I hear myself doing it to my brother and sister-in-law. I throw random tidbits of information at them about ways to help a fussy baby (even though theirs isn’t fussy) or products I used and liked or foods I found disagreed with my kids or how to put such-and-such together and on and on. And yet if I thought about it for a moment, I’d realize two things: 1. In all likelihood my brother and sister-in-law are too tired to remember what day it is let alone the intricacies of assembling a bouncy seat; 2. Usually it’s better to be asked for advice than to offer it every time one opens one’s mouth.

It took me a while to realize it when Boychild was a baby, but one of the most important parts about raising a kid is following your instincts. Many times I wandered down a path that didn’t feel quite right because an experienced mama told me it was a good idea. We’re all born with instincts, but sometimes we forget to use them.

Besides, sometimes we just have to figure things out by trial and error. We tend to know our own children best, and since every kid is different what worked for one might not work for another. That said it sure is nice to have experienced moms and dads to ask. Sharing information is a huge part of parenting – it’s the whole “it takes a village to raise a child” thing. And I’m fairly certain any mom or dad would be delighted to share tips if asked. (I’m ready!)

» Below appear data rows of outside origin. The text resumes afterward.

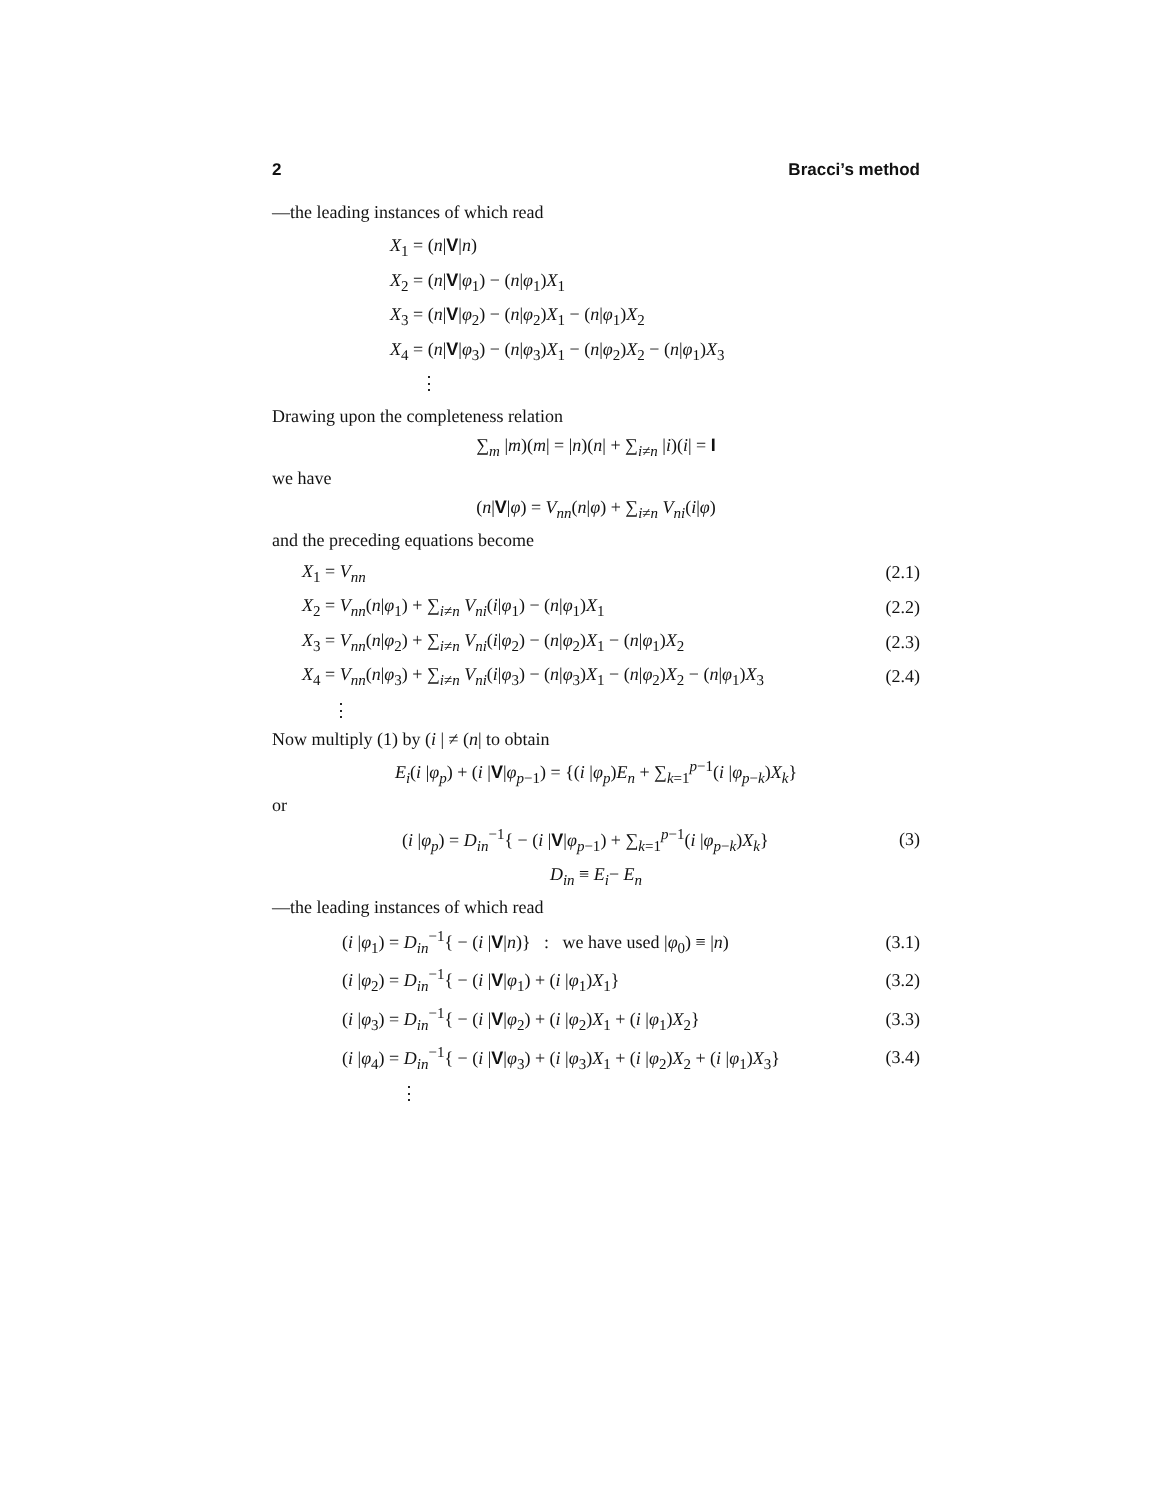2 Bracci’s method
—the leading instances of which read
X<sub>1</sub> = (n|V|n)
X<sub>2</sub> = (n|V|φ<sub>1</sub>) − (n|φ<sub>1</sub>)X<sub>1</sub>
X<sub>3</sub> = (n|V|φ<sub>2</sub>) − (n|φ<sub>2</sub>)X<sub>1</sub> − (n|φ<sub>1</sub>)X<sub>2</sub>
X<sub>4</sub> = (n|V|φ<sub>3</sub>) − (n|φ<sub>3</sub>)X<sub>1</sub> − (n|φ<sub>2</sub>)X<sub>2</sub> − (n|φ<sub>1</sub>)X<sub>3</sub>
⋮
Drawing upon the completeness relation
∑<sub>m</sub> |m)(m| = |n)(n| + ∑<sub>i≠n</sub> |i)(i| = I
we have
(n|V|φ) = V<sub>nn</sub>(n|φ) + ∑<sub>i≠n</sub> V<sub>ni</sub>(i|φ)
and the preceding equations become
X<sub>1</sub> = V<sub>nn</sub> (2.1)
X<sub>2</sub> = V<sub>nn</sub>(n|φ<sub>1</sub>) + ∑<sub>i≠n</sub> V<sub>ni</sub>(i|φ<sub>1</sub>) − (n|φ<sub>1</sub>)X<sub>1</sub> (2.2)
X<sub>3</sub> = V<sub>nn</sub>(n|φ<sub>2</sub>) + ∑<sub>i≠n</sub> V<sub>ni</sub>(i|φ<sub>2</sub>) − (n|φ<sub>2</sub>)X<sub>1</sub> − (n|φ<sub>1</sub>)X<sub>2</sub> (2.3)
X<sub>4</sub> = V<sub>nn</sub>(n|φ<sub>3</sub>) + ∑<sub>i≠n</sub> V<sub>ni</sub>(i|φ<sub>3</sub>) − (n|φ<sub>3</sub>)X<sub>1</sub> − (n|φ<sub>2</sub>)X<sub>2</sub> − (n|φ<sub>1</sub>)X<sub>3</sub> (2.4)
⋮
Now multiply (1) by (i | ≠ (n| to obtain
E<sub>i</sub>(i |φ<sub>p</sub>) + (i |V|φ<sub>p−1</sub>) = {(i |φ<sub>p</sub>)E<sub>n</sub> + ∑<sub>k=1</sub><sup>p−1</sup>(i |φ<sub>p−k</sub>)X<sub>k</sub>}
or
(i |φ<sub>p</sub>) = D<sub>in</sub><sup>−1</sup>{ − (i |V|φ<sub>p−1</sub>) + ∑<sub>k=1</sub><sup>p−1</sup>(i |φ<sub>p−k</sub>)X<sub>k</sub>} (3)
D<sub>in</sub> ≡ E<sub>i</sub>− E<sub>n</sub>
—the leading instances of which read
(i |φ<sub>1</sub>) = D<sub>in</sub><sup>−1</sup>{ − (i |V|n)} : we have used |φ<sub>0</sub>) ≡ |n) (3.1)
(i |φ<sub>2</sub>) = D<sub>in</sub><sup>−1</sup>{ − (i |V|φ<sub>1</sub>) + (i |φ<sub>1</sub>)X<sub>1</sub>} (3.2)
(i |φ<sub>3</sub>) = D<sub>in</sub><sup>−1</sup>{ − (i |V|φ<sub>2</sub>) + (i |φ<sub>2</sub>)X<sub>1</sub> + (i |φ<sub>1</sub>)X<sub>2</sub>} (3.3)
(i |φ<sub>4</sub>) = D<sub>in</sub><sup>−1</sup>{ − (i |V|φ<sub>3</sub>) + (i |φ<sub>3</sub>)X<sub>1</sub> + (i |φ<sub>2</sub>)X<sub>2</sub> + (i |φ<sub>1</sub>)X<sub>3</sub>} (3.4)
⋮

After all this preaching, though, I can’t resist offering one more piece of advice, especially since nine years after my first child was born I am STILL griping about sleep deprivation. So here it is – the oft-repeated but seldom-followed mantra: Sleep when the baby sleeps. Seriously. Do it. Your house might be dirty, your dishes won’t get done and your laundry will be wrinkled, but life looks so much better if you can get some rest. Do it now – newborns are the perfect excuse for napping!

Congrats, Doug and Krista, and welcome to beautiful little Ainsley!